** begin Document passage **

The numbers below the image are delays in milliseconds measured on my 2.8GHz PC with the webcam set to 640x480 pixels. The milliseconds show some interesting results. For example, the slowest step is the webcam image gathering. 100 ms means that you will get 10 frames per second. This is poor. Webcams are typically slow. You can make them faster on account of quality. A lower resolution makes the camera faster, but the image quality may become useless. Another surprise is why the conversion to black and white is so slow (12ms). On the other hand, what is expected to be slow is OCR and the solver. But those are surprisingly fast – only 7 ms. I will explain each step in detail and show how things could be improved. The source code function that invokes the above process is DoSomeImageProcessing().

How conversion to black and white works


Every computer vision application starts with the conversion from color (or grayscale) to monochrome image. In the future, there will probably be some color-aware algorithms that will have some use of colors, but today computer vision applications are all monochrome based (daltonists).

The simplest method to convert color to monochrome is “global thresholding”. Suppose you have a pixel with red intensity 200, green 200, and blue 200. Since the intensity goes from 0 to 255, this pixel is very intensive in light. The threshold between black and white is the middle: 256/2=128. The mean intensity of our pixel is (200+200+200)/3 = 200, which is above the threshold value 128, so it will be converted to white. But this simple global thresholding is not useful in real world applications. The next image shows that.

For a good conversion to monochrome, we will use adaptive thresholding. Adaptive thresholding doesn’t use the fixed thresholding value 128. Instead, it calculates the threshold value separately for each pixel. It reads 11x11 surrounding pixels and sums their intensity. Then the average mean value of sums becomes the threshold value for that pixel. The formula for the pixel is threshold = sum/121, where 121=11x11, and sum is the surrounding intensity summed. If the central pixel intensity is greater than the calculated mean threshold, it will become white, otherwise black. On the next image, we are thresholding the pixel marked red. The same calculation is required for all other pixels. This is the reason why this is so slow. The program needs width*height*121 pixel reads.

Integral image

This can be optimized by using the “integral image”. Integral image is an array of integers int[image width*image height]. The concept is simple and powerful. The following image is an example. Suppose we have an image 12x12 pixels with all intensity values set to 1 for simplicity (in a real world application, the sample image won’t be that simple). The integral image is the sum of all the pixels from the top and from the left to that pixel.

** end Document passage **
** begin Extracted data **

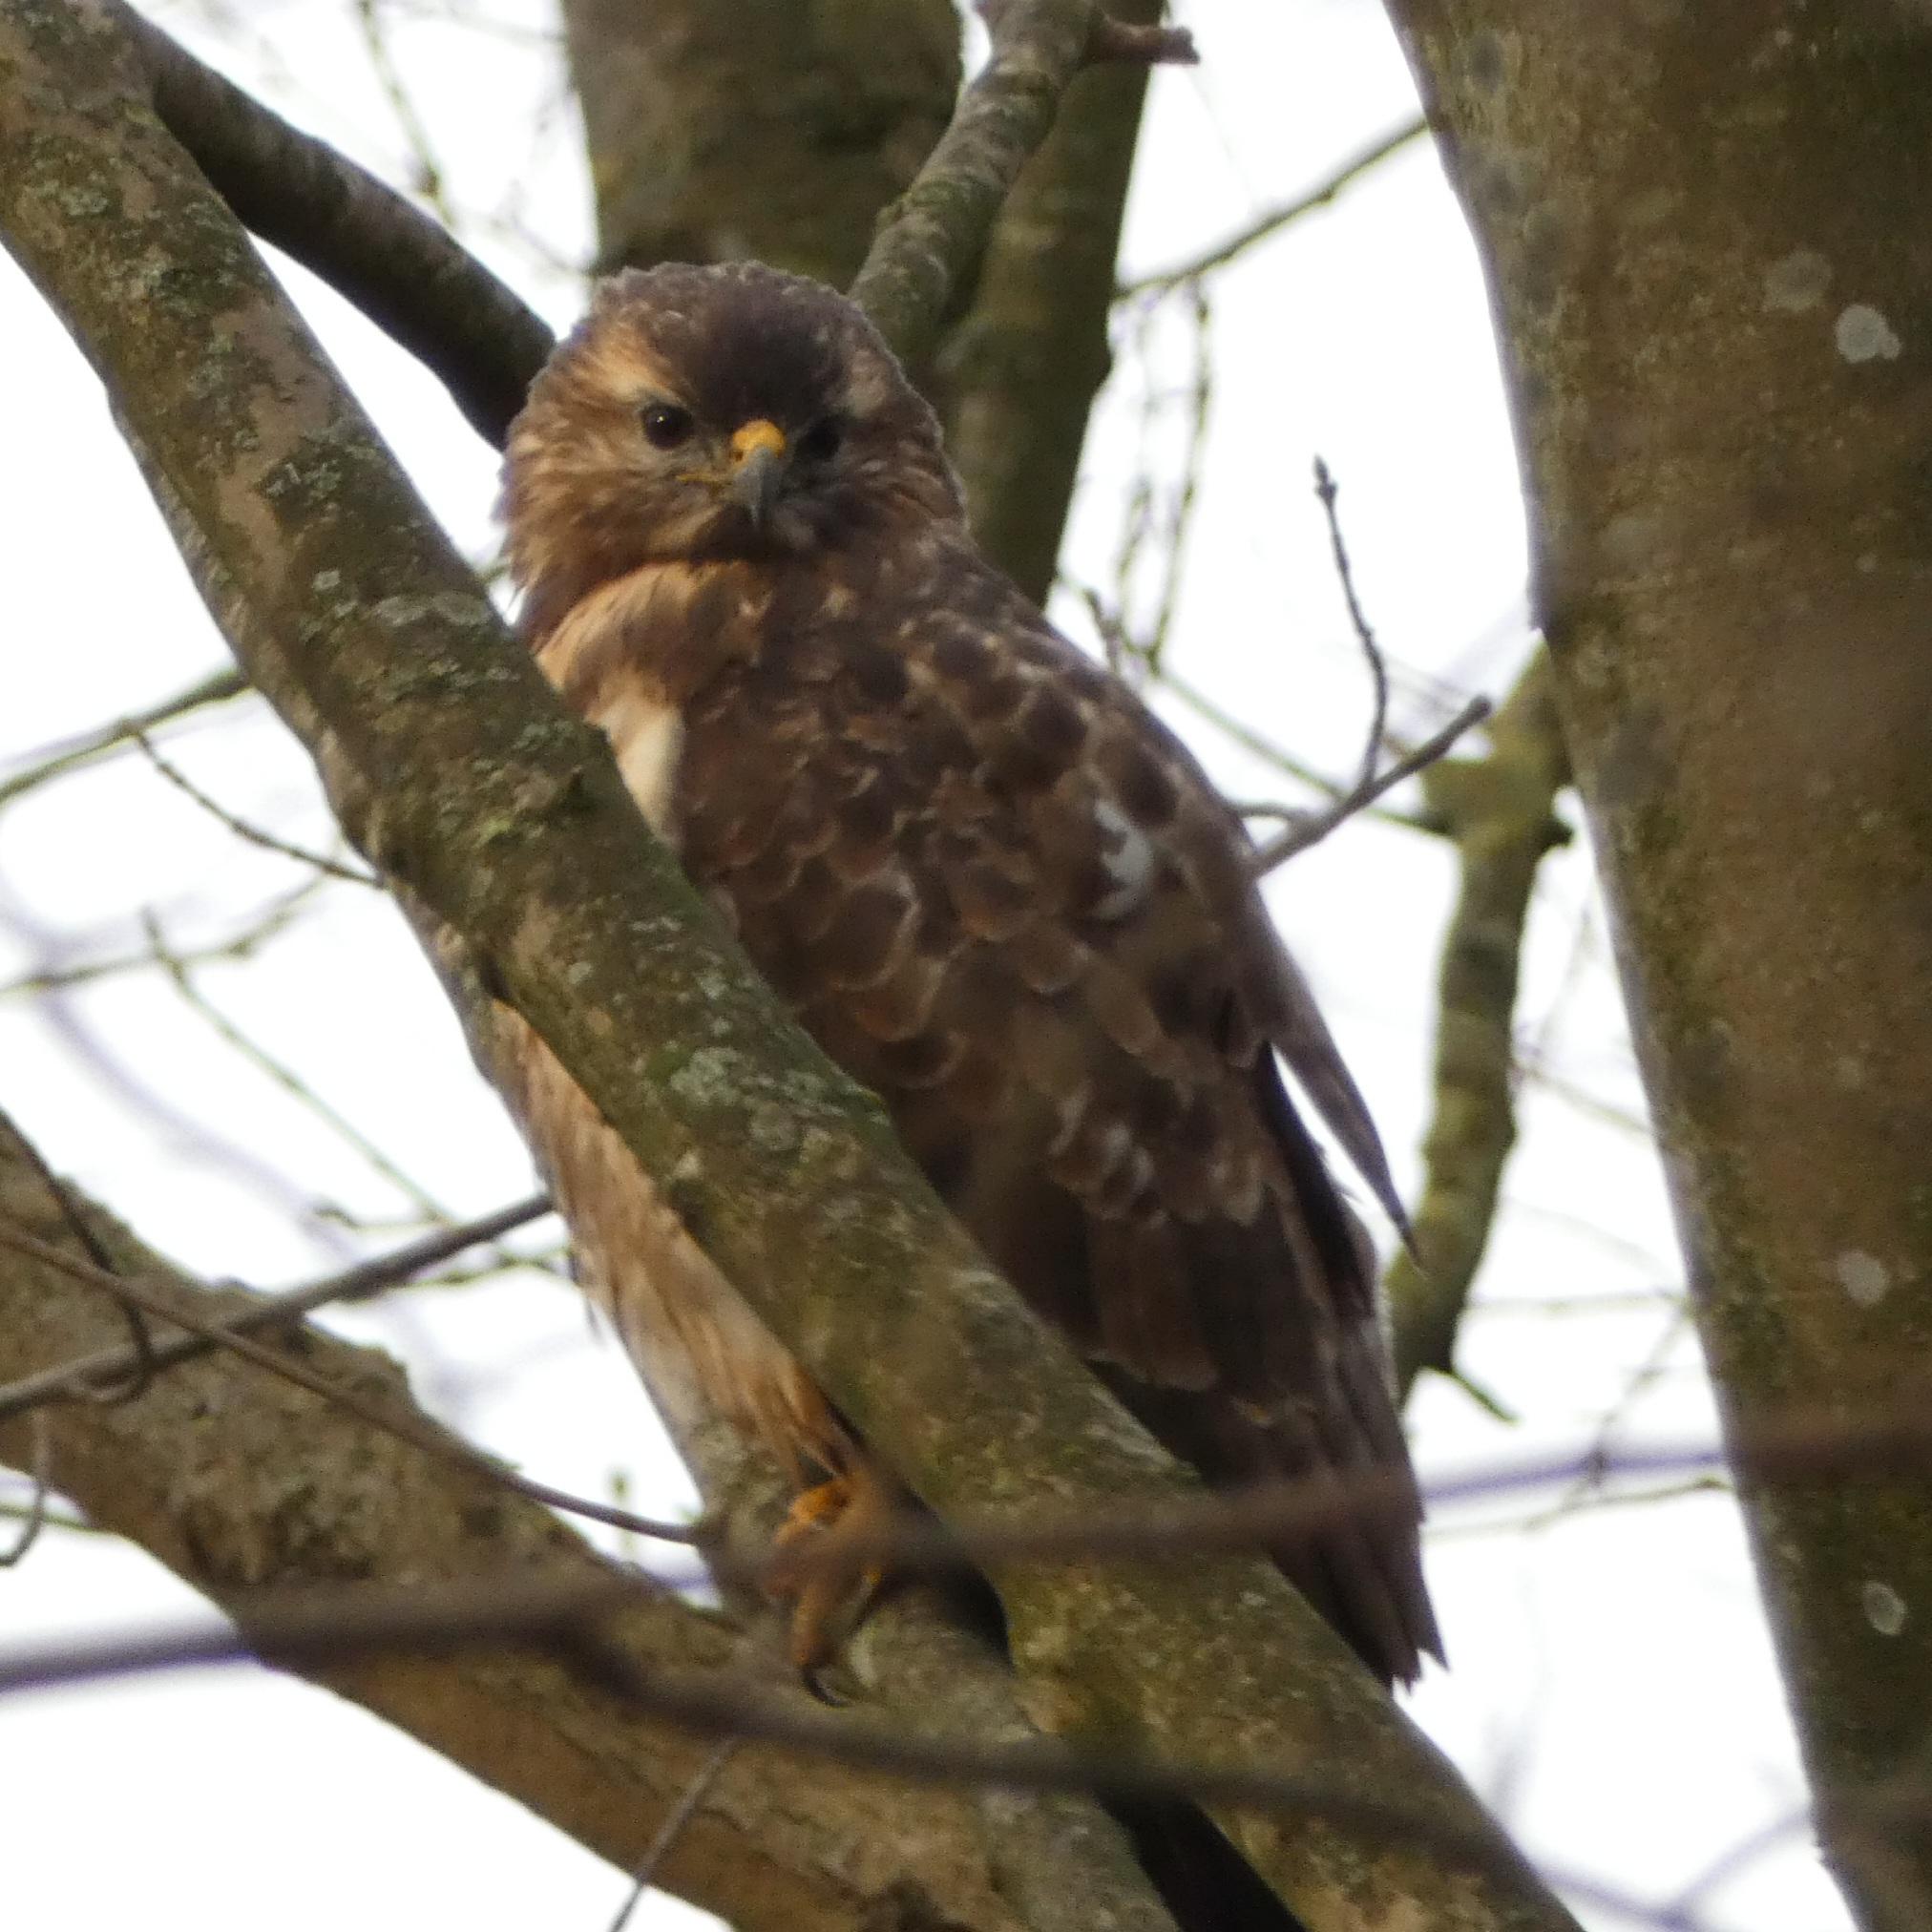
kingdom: Animalia
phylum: Chordata
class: Aves
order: Accipitriformes
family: Accipitridae
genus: Buteo
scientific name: Buteo buteo
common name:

** end Extracted data **

* [Written tasks]:
• A. Can you reproduce the thresholding article word for word, from "How conversion to" up to and including "monochrome based (daltonists)."?
• B. Would you write out every line of the listing verbatim, leaving the pictures out of your answer?

* [Outputs in order]:
• A.
How conversion to black and white works


Every computer vision application starts with the conversion from color (or grayscale) to monochrome image. In the future, there will probably be some color-aware algorithms that will have some use of colors, but today computer vision applications are all monochrome based (daltonists).

• B.
kingdom: Animalia
phylum: Chordata
class: Aves
order: Accipitriformes
family: Accipitridae
genus: Buteo
scientific name: Buteo buteo
common name:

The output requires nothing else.